* **Directions**:
Switch every "Mariana" in the lines below to "Marina" and write the lines out again with nothing else changed. Leave out the pictures.
── Excerpted data ──
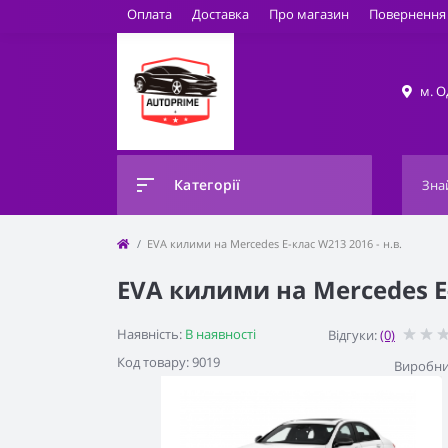
Оплата
Доставка
Про магазин
Повернення 
м. О
Категорії
EVA килими на Mercedes Е-клас W213 2016 - н.в.
EVA килими на Mercedes Е-
Наявність:
В наявності
Відгуки:
(0)
Код товару: 9019
Виробни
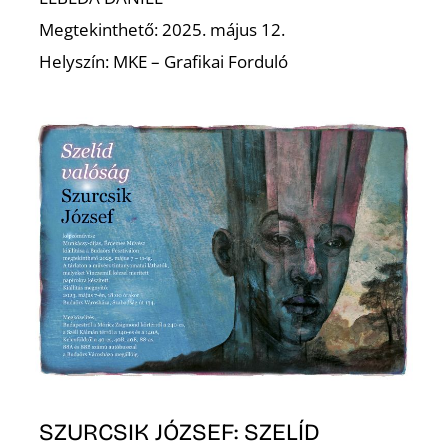
Megtekinthető: 2025. május 12.
Helyszín: MKE – Grafikai Forduló
SZURCSIK JÓZSEF: SZELÍD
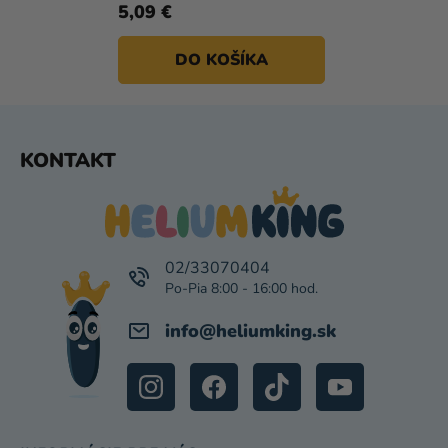
5,09 €
DO KOŠÍKA
Z
KONTAKT
Á
P
Ä
T
I
02/33070404
E
info
@
heliumking.sk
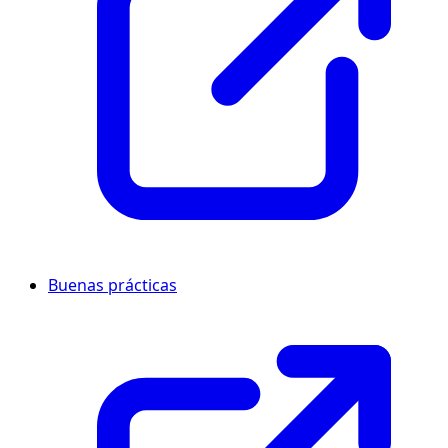
Buenas prácticas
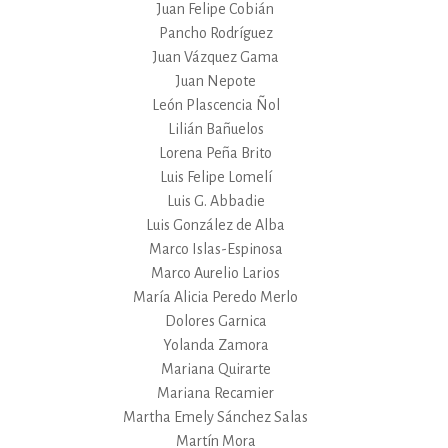
Juan Felipe Cobián
Pancho Rodríguez
Juan Vázquez Gama
Juan Nepote
León Plascencia Ñol
Lilián Bañuelos
Lorena Peña Brito
Luis Felipe Lomelí
Luis G. Abbadie
Luis González de Alba
Marco Islas-Espinosa
Marco Aurelio Larios
María Alicia Peredo Merlo
Dolores Garnica
Yolanda Zamora
Mariana Quirarte
Mariana Recamier
Martha Emely Sánchez Salas
Martín Mora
───
* **Answer to this exercise**:
Оплата
Доставка
Про магазин
Повернення 
м. О
Категорії
EVA килими на Mercedes Е-клас W213 2016 - н.в.
EVA килими на Mercedes Е-
Наявність:
В наявності
Відгуки:
(0)
Код товару: 9019
Виробни
Megtekinthető: 2025. május 12.
Helyszín: MKE – Grafikai Forduló
SZURCSIK JÓZSEF: SZELÍD
5,09 €
DO KOŠÍKA
Z
KONTAKT
Á
P
Ä
T
I
02/33070404
E
info
@
heliumking.sk
Buenas prácticas
Juan Felipe Cobián
Pancho Rodríguez
Juan Vázquez Gama
Juan Nepote
León Plascencia Ñol
Lilián Bañuelos
Lorena Peña Brito
Luis Felipe Lomelí
Luis G. Abbadie
Luis González de Alba
Marco Islas-Espinosa
Marco Aurelio Larios
María Alicia Peredo Merlo
Dolores Garnica
Yolanda Zamora
Marina Quirarte
Marina Recamier
Martha Emely Sánchez Salas
Martín Mora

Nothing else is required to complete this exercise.